Travail demandé =>
Relevez dans les données toutes les lignes où figure le mot "vivienda", en les recopiant intégralement.
........
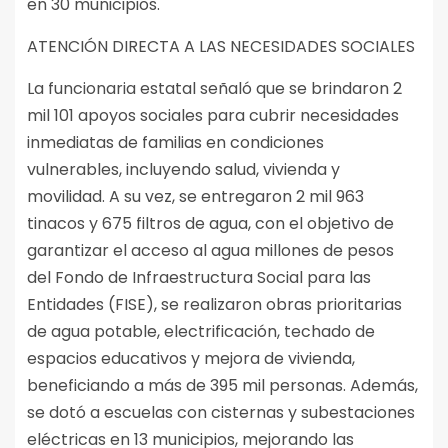
en 30 municipios.
ATENCIÓN DIRECTA A LAS NECESIDADES SOCIALES
La funcionaria estatal señaló que se brindaron 2
mil 101 apoyos sociales para cubrir necesidades
inmediatas de familias en condiciones
vulnerables, incluyendo salud, vivienda y
movilidad. A su vez, se entregaron 2 mil 963
tinacos y 675 filtros de agua, con el objetivo de
garantizar el acceso al agua millones de pesos
del Fondo de Infraestructura Social para las
Entidades (FISE), se realizaron obras prioritarias
de agua potable, electrificación, techado de
espacios educativos y mejora de vivienda,
beneficiando a más de 395 mil personas. Además,
se dotó a escuelas con cisternas y subestaciones
eléctricas en 13 municipios, mejorando las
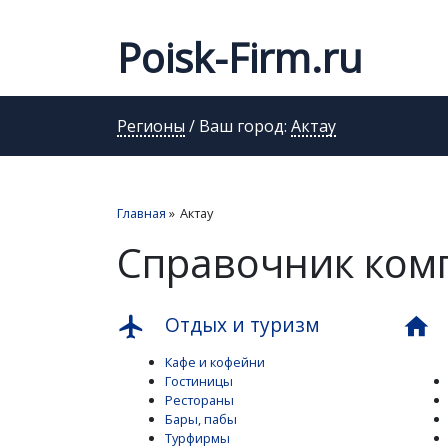
Poisk-Firm.ru
Регионы
/ Ваш город:
Актау
Главная
»
Актау
Справочник комп
Отдых и туризм
flight
home
Кафе и кофейни
Гостиницы
Рестораны
Бары, пабы
Турфирмы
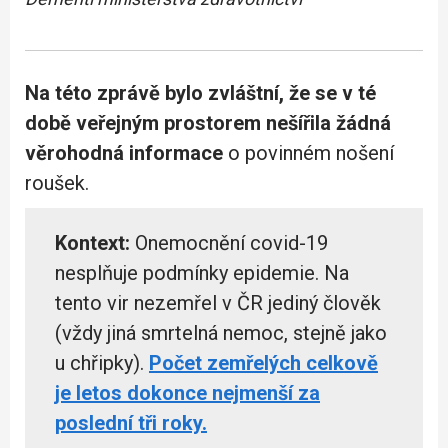
Na této zprávě bylo zvláštní, že se v té
době veřejným prostorem nešířila žádná
věrohodná informace
o povinném nošení
roušek.
Kontext:
Onemocnění covid-19
nesplňuje podmínky epidemie. Na
tento vir nezemřel v ČR jediný člověk
(vždy jiná smrtelná nemoc, stejně jako
u chřipky).
Počet zemřelých celkově
je letos dokonce nejmenší za
poslední tři roky.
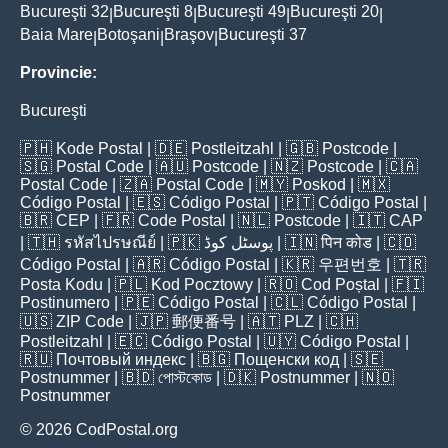
Bucureşti 32
Bucureşti 8
Bucureşti 49
Bucureşti 20
|
|
|
|
Baia Mare
Botoşani
Braşov
Bucureşti 37
|
|
|
Provincie:
Bucureşti
🇵🇭
Kode Postal
| 🇩🇪
Postleitzahl
| 🇬🇧
Postcode
|
🇸🇬
Postal Code
| 🇦🇺
Postcode
| 🇳🇿
Postcode
| 🇨🇦
Postal Code
| 🇿🇦
Postal Code
| 🇲🇾
Poskod
| 🇲🇽
Código Postal
| 🇪🇸
Código Postal
| 🇵🇹
Código Postal
|
🇧🇷
CEP
| 🇫🇷
Code Postal
| 🇳🇱
Postcode
| 🇮🇹
CAP
| 🇹🇭
รหัสไปรษณีย์
| 🇵🇰
پوسٹل کوڈ
| 🇮🇳
पिन कोड
| 🇨🇴
Código Postal
| 🇦🇷
Código Postal
| 🇰🇷
우편번호
| 🇹🇷
Posta Kodu
| 🇵🇱
Kod Pocztowy
| 🇷🇴
Cod Poștal
| 🇫🇮
Postinumero
| 🇵🇪
Código Postal
| 🇨🇱
Código Postal
|
🇺🇸
ZIP Code
| 🇯🇵
郵便番号
| 🇦🇹
PLZ
| 🇨🇭
Postleitzahl
| 🇪🇨
Código Postal
| 🇺🇾
Código Postal
|
🇷🇺
Почтовый индекс
| 🇧🇬
Пощенски код
| 🇸🇪
Postnummer
| 🇧🇩
পোস্টকোড
| 🇩🇰
Postnummer
| 🇳🇴
Postnummer
© 2026 CodPostal.org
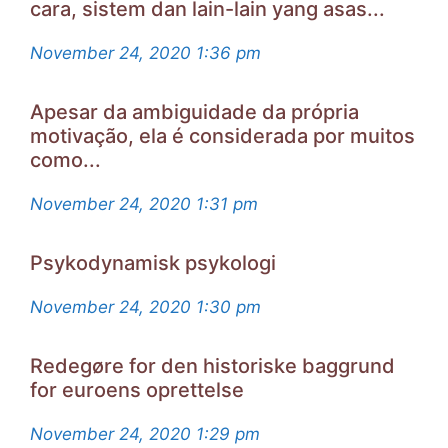
cara, sistem dan lain-lain yang asas...
November 24, 2020
1:36 pm
Apesar da ambiguidade da própria
motivação, ela é considerada por muitos
como...
November 24, 2020
1:31 pm
Psykodynamisk psykologi
November 24, 2020
1:30 pm
Redegøre for den historiske baggrund
for euroens oprettelse
November 24, 2020
1:29 pm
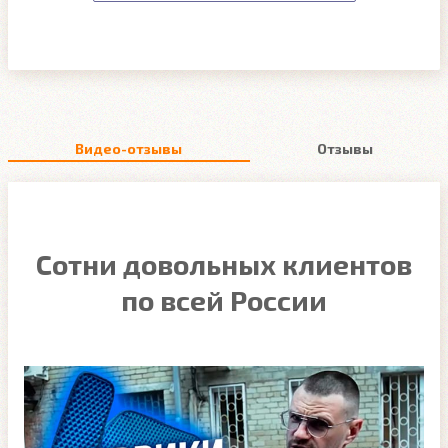
Видео-отзывы
Отзывы
Сотни довольных клиентов
по всей России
........
Corrigé de l'exercice =>
vulnerables, incluyendo salud, vivienda y
espacios educativos y mejora de vivienda,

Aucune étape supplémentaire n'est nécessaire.